Much of today’s excitement and press related to the Internet of Things (IoT) revolves around the data and analytics generated from new IoT applications and how to apply them to changing business models. Though we do discuss the “things” in IoT, to me they get short shrift when it comes to the discussion. Obviously without these things there would be no IoT. But just how hard it is to actually measure and gather the data and then adjust the devices is often ignored in our excitement to discuss the value of the data.
After spending a few days at National Instruments NIWeek 2016, I think I have gained a new appreciation for the complexities when it comes to actually getting to the data and making it useful. And NI is a key player in the data acquisition, monitoring and control, for at least the foreseeable future
Now, NI is about as “geeky” a company as you can find. Founded in 1976, NI is known as a leading provider of test, measurement and control equipment, and if ever there were a non-glamour subject to most people, these topics would be it. However, ask an embedded engineer or developer, and NI’s LabVIEW software and accompanying hardware has a firm place in their heart for actually developing and deploying systems.
(Image Courtesy of National Instruments)
In easy to understand terms, what does NI provide? If you have a widget, say an engine, and you want to design a system to control and monitor that engine, NI can provide the software (LabVIEW) and the hardware (test and measurement as well as the controllers) to make it possible. Now that’s IoT, and NI has been doing it since 1976.
So, what’s so hard about “getting the data from the things”? Just about everything: the environment(s) they have to work in, networking multiple systems together and actually connecting to things to get to the data.

- The Environment: Think shop floor: dirt, dust, loud noises, heat, humidity, just about every bad thing you can think of. But that’s not all. Think about really harsh environments outside, like oil rigs in the Arctic or at the equator.
- Networking: Not only do the networks have to exist in harsh environments, but they have to coexist with interference from spinning wheels, motors, generators, microwaves, etc. Now extend that single network to supporting several of these systems on a manufacturing line—all that needs to be monitored, with timing coordinated to keep that line up and running.
- Getting the Data: So how do I connect a sensor to an actual motor?
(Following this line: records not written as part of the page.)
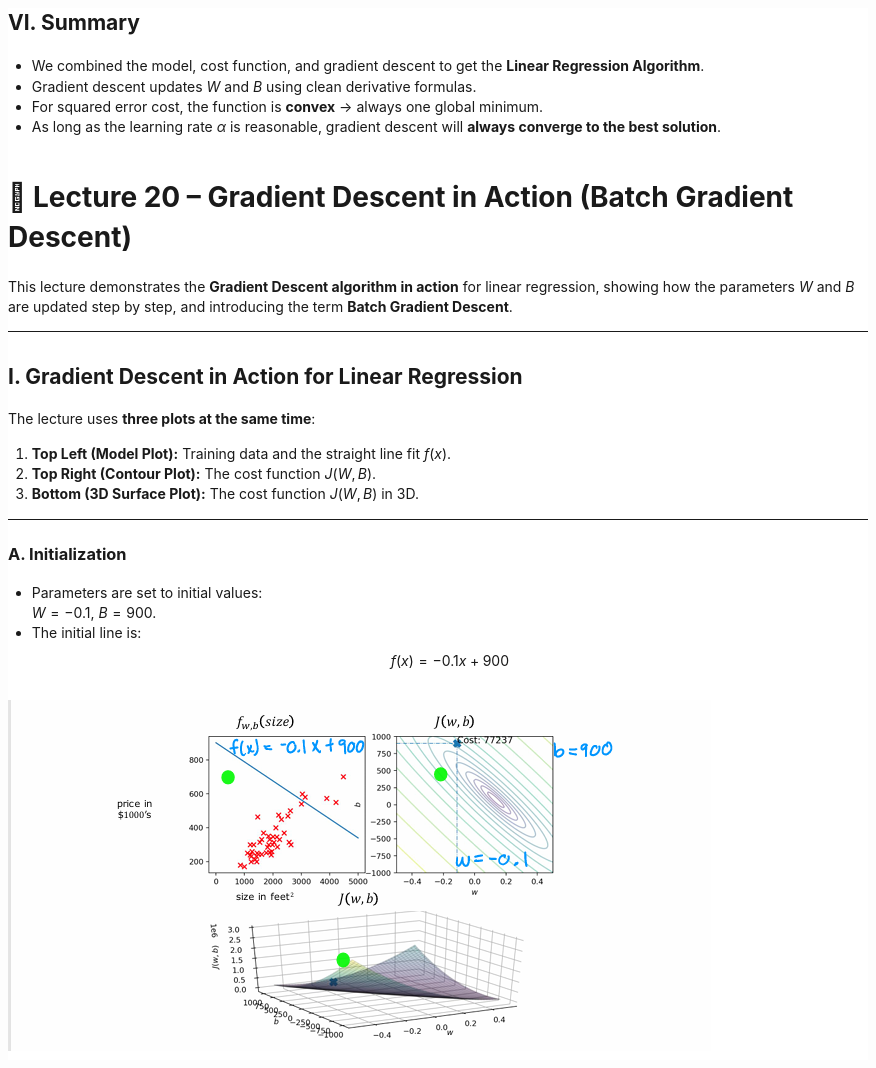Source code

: 
## VI. Summary

- We combined the model, cost function, and gradient descent to get the **Linear Regression Algorithm**.
- Gradient descent updates $W$ and $B$ using clean derivative formulas.
- For squared error cost, the function is **convex** $\rightarrow$ always one global minimum.
- As long as the learning rate $\alpha$ is reasonable, gradient descent will **always converge to the best solution**.

# 📘 Lecture 20 – Gradient Descent in Action (Batch Gradient Descent)

This lecture demonstrates the **Gradient Descent algorithm in action** for linear regression, showing how the parameters $W$ and $B$ are updated step by step, and introducing the term **Batch Gradient Descent**.

---

## I. Gradient Descent in Action for Linear Regression

The lecture uses **three plots at the same time**:

1. **Top Left (Model Plot):** Training data and the straight line fit $f(x)$.  
2. **Top Right (Contour Plot):** The cost function $J(W,B)$.  
3. **Bottom (3D Surface Plot):** The cost function $J(W,B)$ in 3D.  







---

### A. Initialization

- Parameters are set to initial values:  
  $W = -0.1$, $B = 900$.  
- The initial line is:  
  $$
  f(x) = -0.1x + 900
  $$

![](./images/oneLine.png)
---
First of all, do I have an existing system, or is this a greenfield (new) installation? Obviously, it’s easier in a new application where I can install sensors from the beginning, but a huge part of IoT is adding data collection, analysis and control to existing systems. Think about an existing motor or robot or factory line—what we call brownfield installations—that were never intended to be connected or measured. How do you retrofit a connection to these things?